1931年9月18日的晚上,阴谋在逼近北大营,逼近这里的中国军人。而这里的士兵们似乎觉得危险离他们还很遥远。
1931年9月18日入夜,沈阳城一片祥和。东北边防军代理长官张作相在老家锦州给父亲办理丧事。沈阳城外五公里的北大营官兵大部分休息了,旅长王以哲到沈阳城里参加社会活动,第七旅所属三个团长都回家住宿去了,只有旅参谋长赵镇藩住在营区值班。日本人正在紧锣密鼓的调动军队,阴谋一步步逼近了北大营的官兵。
在这种情况下,中国这方面,和日本的步步紧逼,形成鲜明的对比,我们这方面采取的是步步退让。特别是蒋介石,已经知道这件事,但是早就下了命令,不准抵抗。作为中国的最高当局,(蒋介石)采取这种坚决不抵抗的政策,整个对东北军的影响是非常大的。
1931年8月16日,正在忙着第三次“围剿”中央红军的蒋介石给在北京的张学良发去了电报,电文说“无论日本军队此后如何在东北寻衅,我方应不予抵抗,力避冲突,吾兄万勿呈一时之愤,置国家民族于不顾”。坚持“攘外必先安内”政策的蒋介石,在国难之际,寄希望于当时的国联。
国联成立于第一次世界大战后的1920年1月10日,又称国际联盟,总部设在日内瓦。当时的常任理事国有英、法、德、意、日五国,中国为非常任理事国。
▬▬▬▬▬▬▬▬▬▬
→ **任务要求**
请接着写这段关于九一八事变前夕的文本,从其最后一句之后续写下去。 完成本题用不到列表。
▬▬▬▬▬▬▬▬▬▬
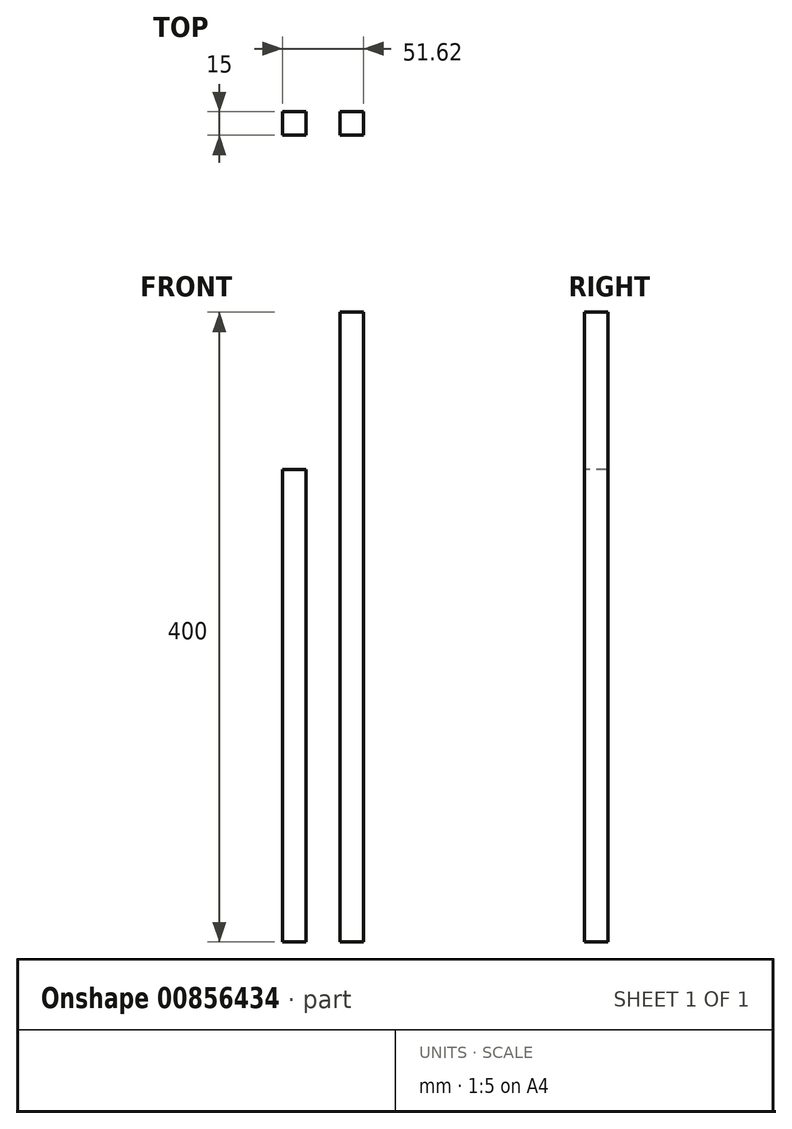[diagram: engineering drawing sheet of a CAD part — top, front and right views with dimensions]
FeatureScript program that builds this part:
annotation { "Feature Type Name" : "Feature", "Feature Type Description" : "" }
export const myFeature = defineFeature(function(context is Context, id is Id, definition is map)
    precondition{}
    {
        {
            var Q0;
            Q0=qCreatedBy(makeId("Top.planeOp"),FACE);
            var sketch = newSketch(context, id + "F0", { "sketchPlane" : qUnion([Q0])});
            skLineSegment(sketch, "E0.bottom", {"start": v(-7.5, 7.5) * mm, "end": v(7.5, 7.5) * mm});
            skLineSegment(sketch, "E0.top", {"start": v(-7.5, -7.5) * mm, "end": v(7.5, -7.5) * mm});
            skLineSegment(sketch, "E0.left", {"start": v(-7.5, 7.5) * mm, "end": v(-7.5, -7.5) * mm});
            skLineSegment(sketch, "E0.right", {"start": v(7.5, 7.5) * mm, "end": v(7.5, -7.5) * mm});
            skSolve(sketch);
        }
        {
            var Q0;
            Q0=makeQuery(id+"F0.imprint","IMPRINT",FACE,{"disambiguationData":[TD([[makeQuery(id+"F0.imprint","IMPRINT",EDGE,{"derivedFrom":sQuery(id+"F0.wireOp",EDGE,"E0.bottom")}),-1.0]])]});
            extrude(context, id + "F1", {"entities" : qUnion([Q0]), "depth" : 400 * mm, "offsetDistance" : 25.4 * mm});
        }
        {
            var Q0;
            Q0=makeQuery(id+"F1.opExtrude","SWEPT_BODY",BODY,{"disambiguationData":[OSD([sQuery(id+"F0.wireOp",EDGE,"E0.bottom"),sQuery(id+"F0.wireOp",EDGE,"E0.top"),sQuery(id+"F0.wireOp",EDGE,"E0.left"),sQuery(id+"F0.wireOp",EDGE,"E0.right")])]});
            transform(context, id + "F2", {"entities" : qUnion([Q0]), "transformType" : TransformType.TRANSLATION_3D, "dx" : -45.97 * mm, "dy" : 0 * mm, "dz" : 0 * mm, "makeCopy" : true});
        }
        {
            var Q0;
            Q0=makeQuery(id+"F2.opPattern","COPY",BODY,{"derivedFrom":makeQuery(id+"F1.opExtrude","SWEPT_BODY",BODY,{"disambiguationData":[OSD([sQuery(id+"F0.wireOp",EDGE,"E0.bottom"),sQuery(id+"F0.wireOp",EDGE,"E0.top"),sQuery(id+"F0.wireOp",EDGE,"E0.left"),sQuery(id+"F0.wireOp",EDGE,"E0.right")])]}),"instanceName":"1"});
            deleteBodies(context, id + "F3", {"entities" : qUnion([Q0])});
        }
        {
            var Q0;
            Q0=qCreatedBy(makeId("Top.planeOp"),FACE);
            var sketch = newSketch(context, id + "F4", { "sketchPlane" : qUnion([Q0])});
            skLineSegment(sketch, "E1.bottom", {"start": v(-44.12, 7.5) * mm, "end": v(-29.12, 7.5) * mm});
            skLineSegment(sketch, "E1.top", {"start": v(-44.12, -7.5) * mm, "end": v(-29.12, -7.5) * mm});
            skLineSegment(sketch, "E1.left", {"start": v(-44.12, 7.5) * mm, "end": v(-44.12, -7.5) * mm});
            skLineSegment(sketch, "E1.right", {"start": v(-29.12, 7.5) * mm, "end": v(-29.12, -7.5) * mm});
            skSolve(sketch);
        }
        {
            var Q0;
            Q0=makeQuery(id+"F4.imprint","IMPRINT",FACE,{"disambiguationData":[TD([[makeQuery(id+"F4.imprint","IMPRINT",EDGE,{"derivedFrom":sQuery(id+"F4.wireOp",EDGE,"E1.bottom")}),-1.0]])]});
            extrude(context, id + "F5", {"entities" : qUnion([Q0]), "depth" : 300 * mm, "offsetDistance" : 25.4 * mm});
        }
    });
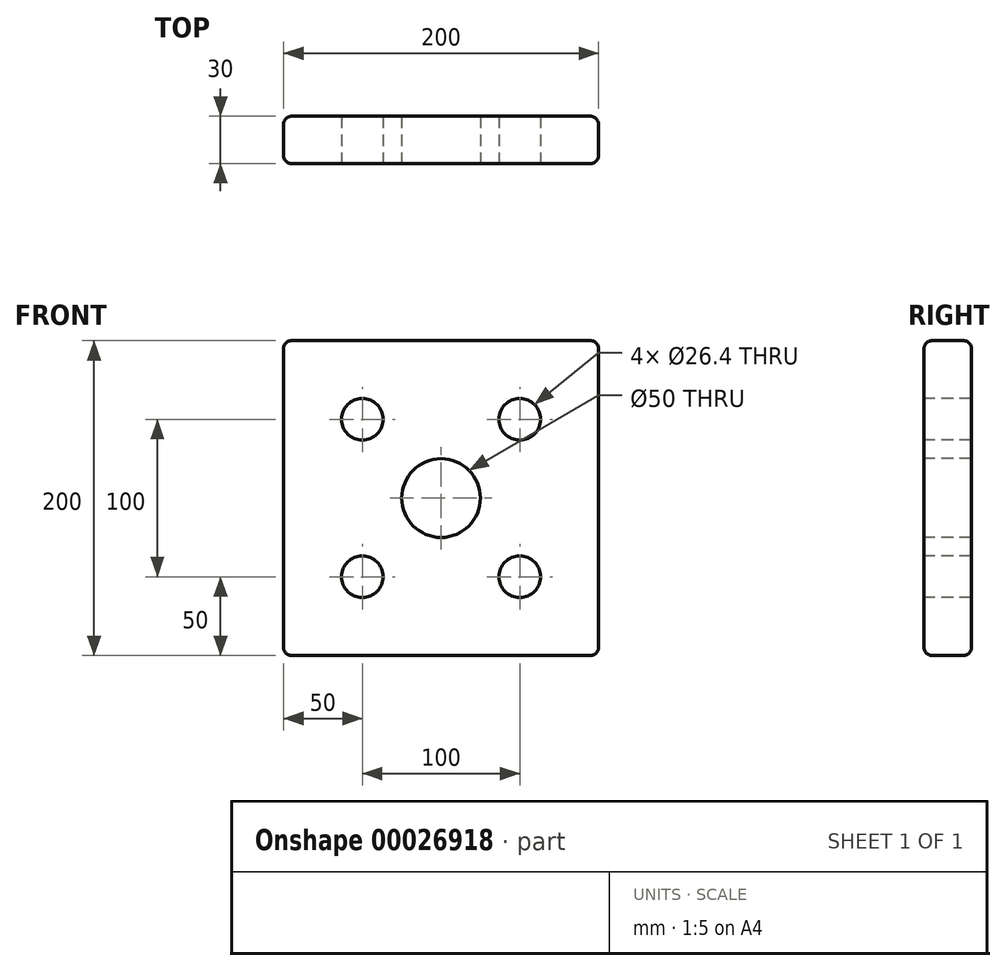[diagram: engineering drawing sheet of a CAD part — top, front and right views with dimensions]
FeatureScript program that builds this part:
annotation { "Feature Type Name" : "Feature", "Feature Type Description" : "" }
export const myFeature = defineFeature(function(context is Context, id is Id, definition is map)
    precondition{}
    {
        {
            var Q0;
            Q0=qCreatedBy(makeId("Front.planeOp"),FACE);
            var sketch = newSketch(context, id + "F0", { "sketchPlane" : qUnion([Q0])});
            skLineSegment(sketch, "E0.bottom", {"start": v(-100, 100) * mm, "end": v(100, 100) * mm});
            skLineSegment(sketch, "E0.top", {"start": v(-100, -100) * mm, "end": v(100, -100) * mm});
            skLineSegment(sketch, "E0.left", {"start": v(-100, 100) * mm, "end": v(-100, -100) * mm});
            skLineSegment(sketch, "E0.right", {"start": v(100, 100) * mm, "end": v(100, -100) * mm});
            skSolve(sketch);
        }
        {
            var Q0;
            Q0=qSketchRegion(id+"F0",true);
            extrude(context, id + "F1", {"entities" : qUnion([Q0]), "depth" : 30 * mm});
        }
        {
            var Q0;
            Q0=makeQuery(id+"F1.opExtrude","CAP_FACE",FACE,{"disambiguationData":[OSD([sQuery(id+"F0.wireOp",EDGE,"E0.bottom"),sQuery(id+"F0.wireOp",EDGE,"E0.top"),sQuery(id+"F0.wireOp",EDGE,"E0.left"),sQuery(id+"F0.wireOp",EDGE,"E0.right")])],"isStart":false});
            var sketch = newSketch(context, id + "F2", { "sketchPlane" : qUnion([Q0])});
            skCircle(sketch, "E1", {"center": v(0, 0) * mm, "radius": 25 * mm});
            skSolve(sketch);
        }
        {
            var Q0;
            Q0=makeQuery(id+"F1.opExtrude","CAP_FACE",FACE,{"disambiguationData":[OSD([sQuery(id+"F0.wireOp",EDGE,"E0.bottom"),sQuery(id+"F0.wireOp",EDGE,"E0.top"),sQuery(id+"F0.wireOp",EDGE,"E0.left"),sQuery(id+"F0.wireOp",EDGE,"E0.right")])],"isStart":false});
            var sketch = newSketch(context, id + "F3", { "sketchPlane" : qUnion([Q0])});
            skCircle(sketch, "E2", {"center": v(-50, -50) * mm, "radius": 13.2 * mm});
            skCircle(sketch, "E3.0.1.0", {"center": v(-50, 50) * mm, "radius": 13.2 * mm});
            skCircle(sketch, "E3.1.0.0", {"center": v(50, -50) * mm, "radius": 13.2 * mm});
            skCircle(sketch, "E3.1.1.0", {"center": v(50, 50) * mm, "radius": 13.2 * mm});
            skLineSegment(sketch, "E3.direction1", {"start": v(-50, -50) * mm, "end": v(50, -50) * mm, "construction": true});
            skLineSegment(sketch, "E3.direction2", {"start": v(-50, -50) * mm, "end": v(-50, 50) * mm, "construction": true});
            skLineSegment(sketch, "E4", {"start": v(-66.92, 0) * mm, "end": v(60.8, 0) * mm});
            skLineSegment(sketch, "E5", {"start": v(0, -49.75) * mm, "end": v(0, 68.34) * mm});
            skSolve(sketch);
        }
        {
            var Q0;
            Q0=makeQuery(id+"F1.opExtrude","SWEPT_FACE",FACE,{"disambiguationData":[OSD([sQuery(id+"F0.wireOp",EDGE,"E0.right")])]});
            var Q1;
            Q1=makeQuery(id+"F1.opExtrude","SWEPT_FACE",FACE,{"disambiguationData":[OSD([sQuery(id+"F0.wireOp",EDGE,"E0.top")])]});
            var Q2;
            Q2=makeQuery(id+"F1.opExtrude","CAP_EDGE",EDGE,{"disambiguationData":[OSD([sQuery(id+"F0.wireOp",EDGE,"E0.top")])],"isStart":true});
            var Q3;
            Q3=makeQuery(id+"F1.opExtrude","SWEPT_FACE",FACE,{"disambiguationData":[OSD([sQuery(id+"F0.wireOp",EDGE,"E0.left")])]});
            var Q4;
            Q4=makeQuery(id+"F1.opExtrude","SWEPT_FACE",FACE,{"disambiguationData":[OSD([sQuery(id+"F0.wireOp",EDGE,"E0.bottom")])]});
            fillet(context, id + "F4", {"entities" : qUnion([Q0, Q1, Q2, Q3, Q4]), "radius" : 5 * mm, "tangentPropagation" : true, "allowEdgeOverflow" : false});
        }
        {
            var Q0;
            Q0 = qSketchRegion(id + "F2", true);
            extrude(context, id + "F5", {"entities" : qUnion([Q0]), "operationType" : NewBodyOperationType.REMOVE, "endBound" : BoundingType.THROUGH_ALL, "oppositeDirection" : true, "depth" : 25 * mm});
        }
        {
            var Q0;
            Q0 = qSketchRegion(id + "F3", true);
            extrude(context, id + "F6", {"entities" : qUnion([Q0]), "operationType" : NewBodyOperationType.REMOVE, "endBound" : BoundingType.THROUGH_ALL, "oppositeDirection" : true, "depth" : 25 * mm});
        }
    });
▬▬▬▬▬▬▬▬▬▬
→ **输出结果**
由于一些资本主义国家的绥靖政策,导致一些日本军国主义者的胆量逐渐膨胀。同样,西方列强也给自己埋下了祸根。这时,东北军政长官张学良正住在北京。遵照蒋委员长指示,张学良电告主持工作的东北军参谋长荣臻:“对日本人无论其如何寻事,我方须万分容忍。”
“九·一八”事变前的8月22日,蒋介石又在南京宣称:“中国亡于帝国主义,我们仍能当亡国奴,若亡于共产党则纵肯为奴隶亦不可得。”表明了宁肯当亡国奴也不放弃剿灭共产党的反动立场。这时日军已是盛气紧逼,手中的战刀已高高举起。灾难,终于降临在东北人民的头上。
1931年9月18日晚上10:20分左右,日军驻虎石台三中队的河本末守中尉,率七名日军的工兵专家,装扮成铁路巡道员,来到了距北大营800米的南满铁路柳条湖段。
日军用小剂量炸药炸毁了一段路轨,逼迫两名中国百姓穿上东北军士兵的军装,然后开枪把他们打死,制造了中国军人炸毁铁路的假现场。
板垣征四郎,日本关东军参谋部大佐,参加过日俄战争,从青年时代起,板垣就立下了“把一生全部赌在中国”的誓言。他接到柳条湖爆破成功的电话后,板垣在沈阳的大和旅馆里按计划发出进攻的命令。早就准备好的日军独立守备大队驻虎石台一个中队的100多名士兵,从西北方向开始进攻北大营,满铁附属地两个中队的200多名日军从西面开始进攻。驻守抚顺和铁岭的日军从东北方向发起了进攻。到凌晨时,攻打北大营的日军总共有600多人,北大营三面受敌。与此同时,日军步兵第29联队的1000多人分三路向沈阳城逼近。攻打东三省兵工厂、飞机场和东大营的辽阳日军也开始了进攻。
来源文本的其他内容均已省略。